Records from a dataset
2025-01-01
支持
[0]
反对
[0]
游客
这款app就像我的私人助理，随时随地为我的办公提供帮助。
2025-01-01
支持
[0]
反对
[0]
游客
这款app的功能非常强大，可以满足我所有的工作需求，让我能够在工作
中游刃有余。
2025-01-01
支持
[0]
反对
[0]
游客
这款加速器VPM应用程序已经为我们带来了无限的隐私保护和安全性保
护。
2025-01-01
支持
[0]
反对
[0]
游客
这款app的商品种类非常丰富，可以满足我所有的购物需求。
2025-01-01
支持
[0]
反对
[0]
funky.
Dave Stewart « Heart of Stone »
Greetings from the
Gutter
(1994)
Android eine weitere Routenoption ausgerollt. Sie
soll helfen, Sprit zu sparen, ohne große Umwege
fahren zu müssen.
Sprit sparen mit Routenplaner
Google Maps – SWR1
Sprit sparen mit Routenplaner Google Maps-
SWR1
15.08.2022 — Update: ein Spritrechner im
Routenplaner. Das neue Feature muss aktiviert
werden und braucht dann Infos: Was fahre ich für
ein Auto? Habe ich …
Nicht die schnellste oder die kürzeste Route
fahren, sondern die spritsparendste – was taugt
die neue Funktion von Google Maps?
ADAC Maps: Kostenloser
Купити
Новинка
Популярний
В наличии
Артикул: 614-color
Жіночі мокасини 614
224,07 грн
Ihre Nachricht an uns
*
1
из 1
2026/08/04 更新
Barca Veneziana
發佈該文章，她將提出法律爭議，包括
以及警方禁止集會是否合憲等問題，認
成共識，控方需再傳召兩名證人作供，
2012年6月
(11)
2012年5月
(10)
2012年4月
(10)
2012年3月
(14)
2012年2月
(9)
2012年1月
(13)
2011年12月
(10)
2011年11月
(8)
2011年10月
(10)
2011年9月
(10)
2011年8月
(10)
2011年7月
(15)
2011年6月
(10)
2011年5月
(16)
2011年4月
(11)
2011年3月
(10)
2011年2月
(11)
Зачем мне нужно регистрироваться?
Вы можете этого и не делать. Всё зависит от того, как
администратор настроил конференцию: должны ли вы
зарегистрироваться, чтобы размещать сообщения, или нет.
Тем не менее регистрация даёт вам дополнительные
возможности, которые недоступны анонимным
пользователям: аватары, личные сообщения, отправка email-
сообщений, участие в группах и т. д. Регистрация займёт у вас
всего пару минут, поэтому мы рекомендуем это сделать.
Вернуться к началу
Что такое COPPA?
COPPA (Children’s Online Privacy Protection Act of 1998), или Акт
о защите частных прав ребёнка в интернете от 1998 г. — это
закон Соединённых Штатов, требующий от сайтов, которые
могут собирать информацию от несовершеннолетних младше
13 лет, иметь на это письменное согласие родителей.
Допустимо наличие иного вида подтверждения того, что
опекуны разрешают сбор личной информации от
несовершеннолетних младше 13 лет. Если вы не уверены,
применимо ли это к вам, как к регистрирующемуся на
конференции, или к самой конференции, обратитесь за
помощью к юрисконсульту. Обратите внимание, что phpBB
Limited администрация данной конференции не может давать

DESCRIPTION OF THE TASK: For this task, please set down every entry exactly, with no line left out.

SOLUTION BELOW:
2025-01-01
支持
[0]
反对
[0]
游客
这款app就像我的私人助理，随时随地为我的办公提供帮助。
2025-01-01
支持
[0]
反对
[0]
游客
这款app的功能非常强大，可以满足我所有的工作需求，让我能够在工作
中游刃有余。
2025-01-01
支持
[0]
反对
[0]
游客
这款加速器VPM应用程序已经为我们带来了无限的隐私保护和安全性保
护。
2025-01-01
支持
[0]
反对
[0]
游客
这款app的商品种类非常丰富，可以满足我所有的购物需求。
2025-01-01
支持
[0]
反对
[0]
funky.
Dave Stewart « Heart of Stone »
Greetings from the
Gutter
(1994)
Android eine weitere Routenoption ausgerollt. Sie
soll helfen, Sprit zu sparen, ohne große Umwege
fahren zu müssen.
Sprit sparen mit Routenplaner
Google Maps – SWR1
Sprit sparen mit Routenplaner Google Maps-
SWR1
15.08.2022 — Update: ein Spritrechner im
Routenplaner. Das neue Feature muss aktiviert
werden und braucht dann Infos: Was fahre ich für
ein Auto? Habe ich …
Nicht die schnellste oder die kürzeste Route
fahren, sondern die spritsparendste – was taugt
die neue Funktion von Google Maps?
ADAC Maps: Kostenloser
Купити
Новинка
Популярний
В наличии
Артикул: 614-color
Жіночі мокасини 614
224,07 грн
Ihre Nachricht an uns
*
1
из 1
2026/08/04 更新
Barca Veneziana
發佈該文章，她將提出法律爭議，包括
以及警方禁止集會是否合憲等問題，認
成共識，控方需再傳召兩名證人作供，
2012年6月
(11)
2012年5月
(10)
2012年4月
(10)
2012年3月
(14)
2012年2月
(9)
2012年1月
(13)
2011年12月
(10)
2011年11月
(8)
2011年10月
(10)
2011年9月
(10)
2011年8月
(10)
2011年7月
(15)
2011年6月
(10)
2011年5月
(16)
2011年4月
(11)
2011年3月
(10)
2011年2月
(11)
Зачем мне нужно регистрироваться?
Вы можете этого и не делать. Всё зависит от того, как
администратор настроил конференцию: должны ли вы
зарегистрироваться, чтобы размещать сообщения, или нет.
Тем не менее регистрация даёт вам дополнительные
возможности, которые недоступны анонимным
пользователям: аватары, личные сообщения, отправка email-
сообщений, участие в группах и т. д. Регистрация займёт у вас
всего пару минут, поэтому мы рекомендуем это сделать.
Вернуться к началу
Что такое COPPA?
COPPA (Children’s Online Privacy Protection Act of 1998), или Акт
о защите частных прав ребёнка в интернете от 1998 г. — это
закон Соединённых Штатов, требующий от сайтов, которые
могут собирать информацию от несовершеннолетних младше
13 лет, иметь на это письменное согласие родителей.
Допустимо наличие иного вида подтверждения того, что
опекуны разрешают сбор личной информации от
несовершеннолетних младше 13 лет. Если вы не уверены,
применимо ли это к вам, как к регистрирующемуся на
конференции, или к самой конференции, обратитесь за
помощью к юрисконсульту. Обратите внимание, что phpBB
Limited администрация данной конференции не может давать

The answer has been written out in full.